Conspiracy contains three essential elements: (1) the intent to commit a felony, (2) an agreement between two or more persons to commit that felony, and (3) an overt act by one of the conspirators in pursuance of or in furtherance of that agreement.[FN6] The corpus delicti of the offense of conspiracy is the agreement to commit a crime.[FN7] The agreement is also the sine qua non of the offense. Without the agreement, there is no offense. If one of the parties to the conspiracy is, for some reason, insincere, as in the case of an undercover police officer entering into an agreement with the defendant merely to investigate but without the intent to carry out the offense, there is no conspiracy.[FN8] The purpose of the overt act requirement has been described as providing conspirators an opportunity to abandon the conspiracy and to avoid criminal liability before the agreement is put into operation by a decisive act.[FN9] The overt act need not be the commission of the crime itself; in fact, the overt act need not be criminal at all.[FN10] The commission of the intended crime is never an essential element of the crime of conspiracy. One of the principal procedural advantages of the conspiracy theory is the coconspirator exception to the hearsay rule. At its simplest, all statements made by coconspirators during the course of and in the furtherance of the conspiracy are admissible against any of the conspirators.[FN11] The hearsay exception is not limited to prosecutions for conspiracy but may be used in the prosecution of any offense in which coconspirators participate.[FN12] It is limited to only those

statements that are made prior to the conspiracy's termination and that further its aims.[FN13] A conspiracy is not terminated, however, until all that was contemplated to be done by the conspirators has been done.[FN14] Further, there must be an independent showing of the conspiracy before the statements are admissible, with evidence other than the statements.[FN15] An indictment alleging conspiracy must allege the conduct that is the basis of the illegal agreement, at least in response to a claim for more specific notice.[FN16] Various circumstantial methods may establish conspiracy.

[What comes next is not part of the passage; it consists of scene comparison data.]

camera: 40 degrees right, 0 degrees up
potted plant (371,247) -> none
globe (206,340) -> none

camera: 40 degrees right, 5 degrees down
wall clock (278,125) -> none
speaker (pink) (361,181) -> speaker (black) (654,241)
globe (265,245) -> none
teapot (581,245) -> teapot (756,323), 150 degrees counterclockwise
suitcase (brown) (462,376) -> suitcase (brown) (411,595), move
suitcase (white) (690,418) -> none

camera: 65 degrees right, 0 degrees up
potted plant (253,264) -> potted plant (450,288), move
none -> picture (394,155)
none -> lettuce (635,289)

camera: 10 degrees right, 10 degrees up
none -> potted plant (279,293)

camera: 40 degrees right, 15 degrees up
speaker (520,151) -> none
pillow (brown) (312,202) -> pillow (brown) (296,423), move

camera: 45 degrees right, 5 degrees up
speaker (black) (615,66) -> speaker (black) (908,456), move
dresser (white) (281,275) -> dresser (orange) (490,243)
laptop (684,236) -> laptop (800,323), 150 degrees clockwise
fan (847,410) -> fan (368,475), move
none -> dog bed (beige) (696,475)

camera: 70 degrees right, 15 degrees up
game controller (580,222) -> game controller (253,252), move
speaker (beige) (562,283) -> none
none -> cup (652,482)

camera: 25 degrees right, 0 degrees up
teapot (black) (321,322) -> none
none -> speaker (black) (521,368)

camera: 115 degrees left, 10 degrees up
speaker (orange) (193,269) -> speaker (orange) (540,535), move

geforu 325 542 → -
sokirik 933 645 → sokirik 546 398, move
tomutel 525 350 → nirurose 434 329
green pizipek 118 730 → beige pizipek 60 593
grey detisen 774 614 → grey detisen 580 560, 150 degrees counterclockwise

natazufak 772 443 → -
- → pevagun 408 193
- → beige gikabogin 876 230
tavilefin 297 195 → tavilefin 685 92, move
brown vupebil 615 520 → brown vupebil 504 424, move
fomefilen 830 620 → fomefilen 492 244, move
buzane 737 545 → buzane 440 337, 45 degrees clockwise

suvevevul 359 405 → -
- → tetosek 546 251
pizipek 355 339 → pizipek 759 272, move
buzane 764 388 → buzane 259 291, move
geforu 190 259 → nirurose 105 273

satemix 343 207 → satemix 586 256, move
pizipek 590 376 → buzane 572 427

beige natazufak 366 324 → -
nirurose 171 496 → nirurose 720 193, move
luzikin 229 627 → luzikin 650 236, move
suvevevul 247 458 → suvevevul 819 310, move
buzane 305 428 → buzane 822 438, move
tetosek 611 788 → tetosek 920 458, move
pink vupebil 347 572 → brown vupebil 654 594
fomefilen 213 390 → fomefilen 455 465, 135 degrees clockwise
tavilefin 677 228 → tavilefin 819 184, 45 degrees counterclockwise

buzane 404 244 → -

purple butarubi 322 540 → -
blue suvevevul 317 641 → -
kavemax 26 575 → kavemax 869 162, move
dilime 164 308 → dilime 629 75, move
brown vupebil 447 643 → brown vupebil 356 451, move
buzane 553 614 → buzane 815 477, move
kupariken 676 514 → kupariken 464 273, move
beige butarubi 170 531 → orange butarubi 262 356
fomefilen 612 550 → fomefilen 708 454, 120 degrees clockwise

Similar methods of operation together with joint activities and relationships will support a finding of conspiracy.[FN17] At least one court has ruled that the offense of conspiracy applies only to offenses defined in the penal code unless the statute created the intended offense specifically either defines conspiracy or incorporates the Penal Code definition.[FN18]

[FNa0] Taos, New Mexico

-------------------------------------------------------------------------------[FN1] V.T.C.A., Penal Code § 15.02. [FN2] V.T.C.A., Penal Code § 15.01.

[FN3] V.T.C.A., Penal Code § 15.03. [FN4] See V.T.C.A., Penal Code § 15.02, Practice Commentary. [FN5] See V.T.C.A., Penal Code § 15.02, Practice Commentary. [FN6] Dade v. State, 622 S.W.2d 580 (Tex.Crim.App.1981); Arney v. State, 580 S.W.2d 836 (Tex.Crim.App.1979). [FN7] Brown v. State, 576 S.W.2d 36 (Tex.Crim.App.1978). [FN8] Williams v. State, 646 S.W.2d 221 (Tex.Crim.App.1983). This rationale is carried over from the 1925 Penal Code. Weathered v. State, 128 Tex.Crim. 263, 81 S.W.2d 91 (App.1935). The 1970 Proposed Code would have eliminated the “feigned agreement” defense; this section, however, was not carried into the present Code. [FN9] Arney v. State, 580 S.W.2d 836 (Tex.Crim.App.1979) (Judge Clinton, concurring). [FN10] McCann v. State, 606 S.W.2d 897 fn. 1 (Tex.Crim.App.1980); Brown v. State, 576 S.W.2d 36 (Tex.Crim.App.1978); Skidmore v. State, 530 S.W.2d 316 (Tex.Crim.App.1975). [FN11] Delgado v. State, 544 S.W.2d 929 (Tex.Crim.App.1977).

[FN12] Rodriquez v. State, 552 S.W.2d 451 (Tex.Crim.App.1977). [FN13] Denney v. State, 558 S.W.2d 467 (Tex.Crim.App.1977), cert. denied 437 U.S. 911, 98 S.Ct. 3104, 57 L.Ed.2d 1142 (1978). [FN14] Bates v. State, 587 S.W.2d 121 (Tex.Crim.App.1979). [FN15] Bates v. State, 587 S.W.2d 121 (Tex.Crim.App.1979). [FN16] Lindsay v. State, 588 S.W.2d 570 (Tex.Crim.App.1979). [FN17] Rainey v. State, 877 S.W.2d 48 (Tex.App.—Tyler 1994, no pet.). [FN18] State v. Delay, 2006 WL 1041048 (Tex.App.—Austin 2006).